Prasunjit Mukherjee studies the cash position of equity funds during the bull phase and after the correction to raise some worrying questions.
Prasunjit Mukherjee
Prasunjit Mukherjee

When we invest in a mutual fund, we expect the fund manager to manage our money in the best possible manner. After all, fund managers are supposed to have “smart” strategies, follow global systems and use complex evaluation tools. Or else why should we pay a fund manager a fee of 2.25% every year.

To evaluate if fund managers are indeed using smart strategies or just following the herd we looked at how effectively funds used the cash in their corpus when markets were running high and when the crash came. The fund category we studied was the equity diversified family and the stock market index we considered was the broader BSE 100.

In February 2007, when the BSE 100 index was around 7233, the 94 funds in the diversified equity category had almost 7.3% of their total assets in cash (including cash, cash equivalent and debt). By the end of the year in December, the BSE 100 had shot up to 11154 while the cash holdings of these funds fell to 5.45%, indicating a sharp acceleration in moving from cash to equity.

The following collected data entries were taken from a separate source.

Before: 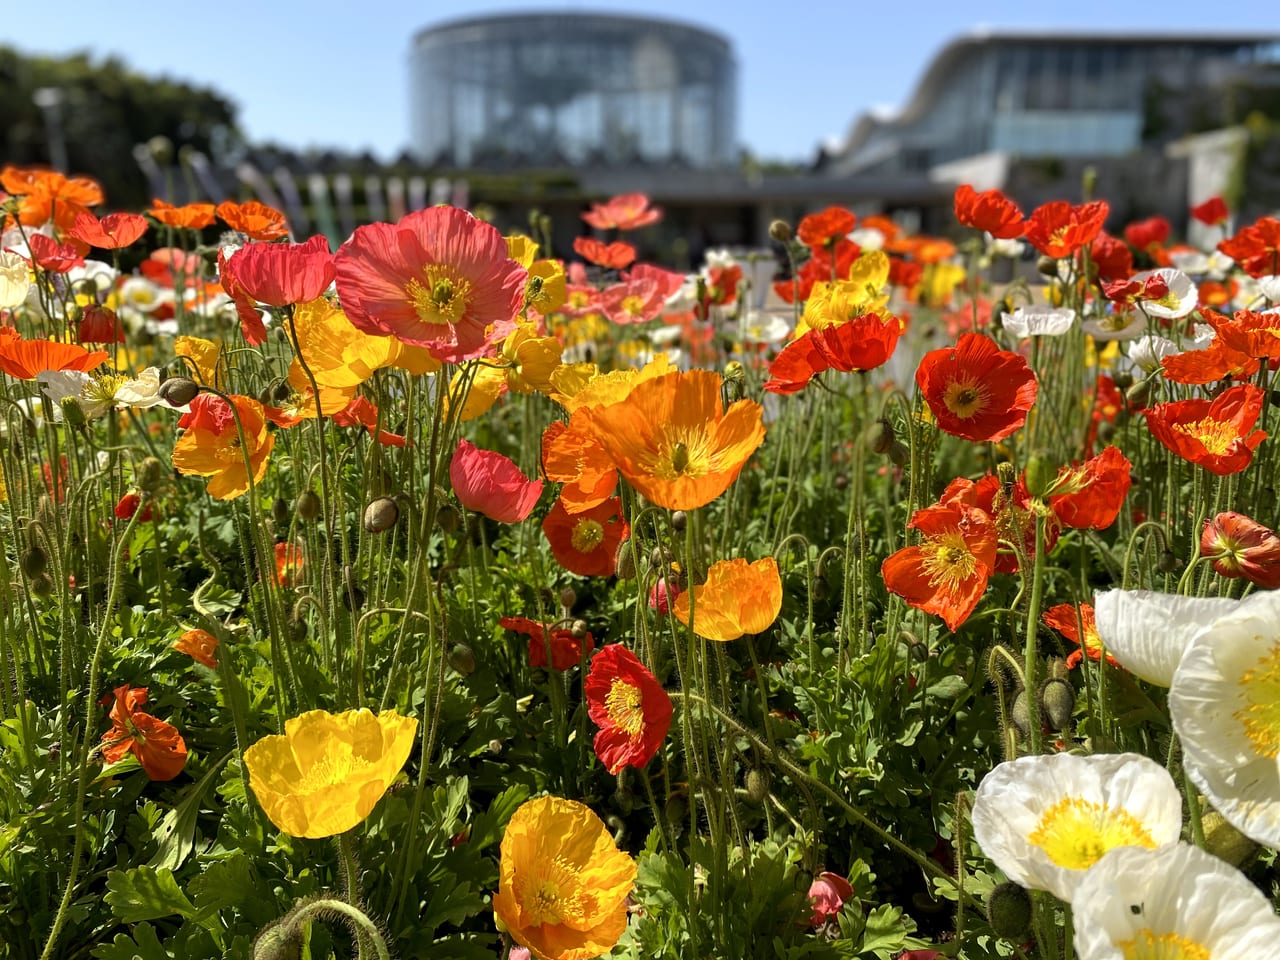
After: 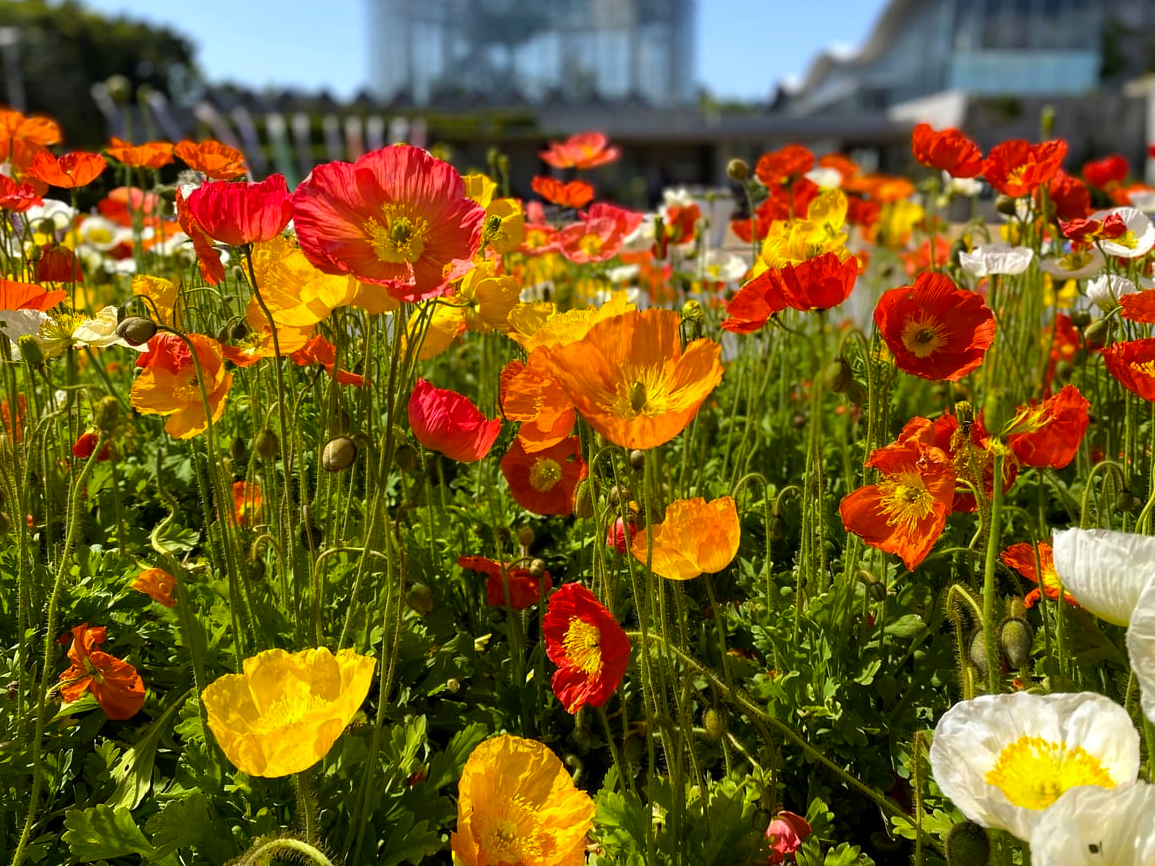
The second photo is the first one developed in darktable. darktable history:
color balance rgb: perceptual saturation grading › global saturation 30%, global vibrance 20%
crop: left 3.305%, top 6.436%, right 6.389%, bottom 3.258%
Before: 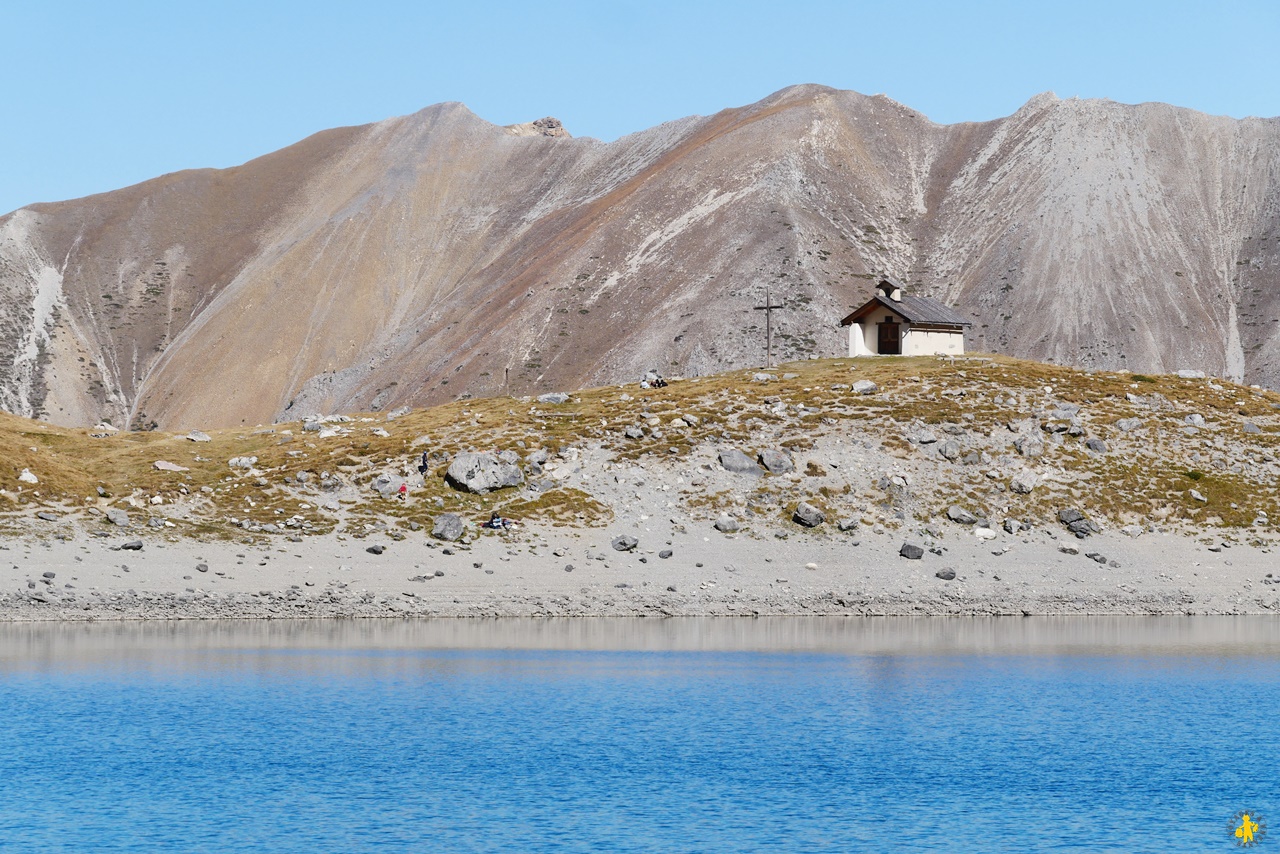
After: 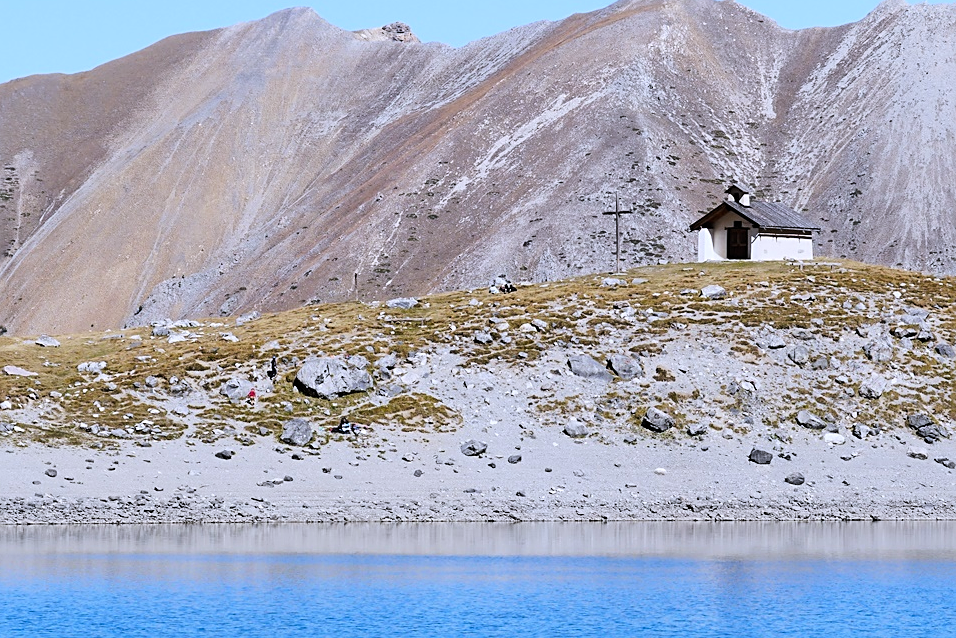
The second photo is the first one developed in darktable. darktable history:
crop and rotate: left 11.831%, top 11.346%, right 13.429%, bottom 13.899%
exposure: compensate highlight preservation false
sharpen: on, module defaults
white balance: red 0.967, blue 1.119, emerald 0.756
tone curve: curves: ch0 [(0.021, 0) (0.104, 0.052) (0.496, 0.526) (0.737, 0.783) (1, 1)], color space Lab, linked channels, preserve colors none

The switch was perhaps prompted by the desire to catch up with rivals which were launching new funds and investing as soon as possible.

Thus, fund houses kept on investing larger amounts into equity as the markets went up. Not only were the older, more established funds rushing to invest spare cash but even the new funds were looking to get fully invested as fast as possible.

Clearly, fund managers thought the party was going to last forever. They believed that if they did not board the equity wagon then, the wagon was gone for good. The picture changed after the savage correction in January this year. By the end of February, the BSE 100 had tumbled to 9440 points. Inexplicably, the cash holding of diversified equity funds (now numbering 109) moved up almost 2 percentage points to 7.5%. Normally when a fund has a large cash position, it is often a sign that it sees few attractive investments in the market and is comfortable sitting on the sidelines. But this does not explain the current behaviour—at least not entirely.

My questions to fund managers are simple: How can the well researched picks you found attractive when the Sensex was above 20000 be not worth buying when the index is 25% lower? And, how can a new fund offer get fully invested so quickly? What exactly is their comfort level in stock prices?

I know the stock answer from fund managers would be that “investors give us money to invest, not to put in cash”. But investors want their money to be managed, not merely invested. A me-too investor is just a broker, not a fund manager. The momentum investing by equity mutual funds almost did away with this distinction in 2007.

Prasunjit Mukherjee heads Plexus Management, a Kolkata-based mutual fund consultancy.